Passage given:
Bootstrap your integration testing database – Blog

Testing your application against a real database and pseudo-real data is quite a challenge. I'm going to show you how to automate the process of creating a test database with its schema and filling it with data, all with tools you might already be familiar with, including Nette Tester and Doctrine 2 along with Doctrine Migrations and Data Fixtures.

I’ve recently had a discussion about this on Nette forum (in Czech) and decided to take it one step further and turn the outcome into a blog post.

Unit testing is not a silver bullet. Sometimes you need to write integration tests to make sure your code reads and updates the state in the database exactly the way you want it to. You need to create a test database and fill it with predictable data. But you want your tests to run effectively, in parallel, without them waiting for each other. The best solution seems to be to create a new database for each test on the fly, prepare it, and destroy it afterwards.

Kind words of attribution: this code takes inspiration from Kdyby\TesterExtras package.

Lazy setup

First of all, we need to add some laziness. As our project grows, so does the database and in an ideal case also the number of tests. So we don’t really want to setup the database in test cases in which it’s not needed. We can utilize Nette’s events system and create a simple stub around the DBAL’s connection class that triggers an event whenever it actually connects to the database.

/**
 * @method onConnect(ConnectionMock $self)
 */
class ConnectionMock extends Kdyby\Doctrine\Connection
{

	public $onConnect = [];


	public function connect()

Written instruction a: In the integration testing database post, which package inspired the code?

Given records:
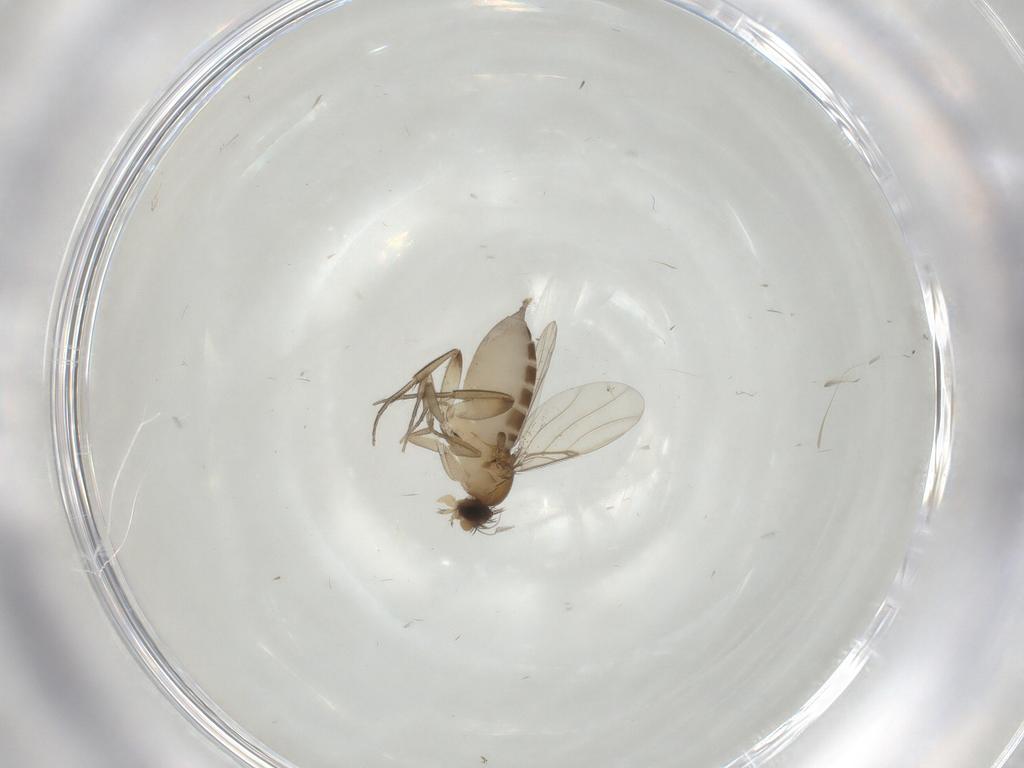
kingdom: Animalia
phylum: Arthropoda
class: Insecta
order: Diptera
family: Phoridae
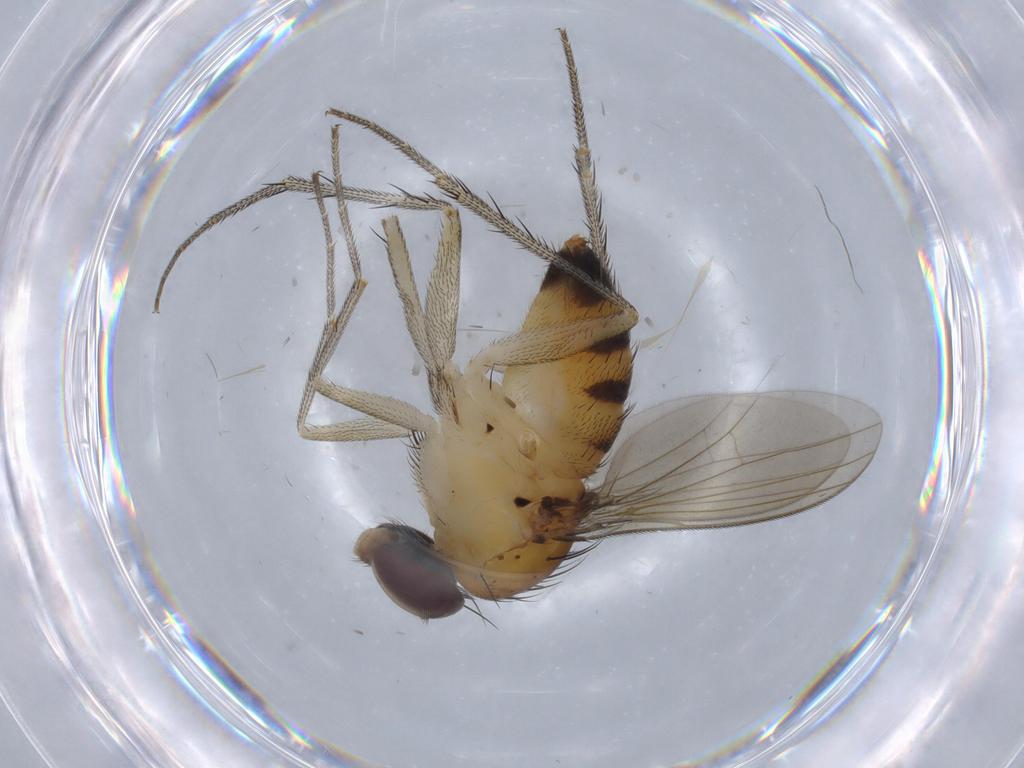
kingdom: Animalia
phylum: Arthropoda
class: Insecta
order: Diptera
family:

Written instruction b: Rewrite the lines of all the records as one numbered list, skipping any blank lines and leaving out the pictures.

Written solution a: Kdyby\TesterExtras

Written solution b:
1. kingdom: Animalia
2. phylum: Arthropoda
3. class: Insecta
4. order: Diptera
5. family: Phoridae
6. kingdom: Animalia
7. phylum: Arthropoda
8. class: Insecta
9. order: Diptera
10. family:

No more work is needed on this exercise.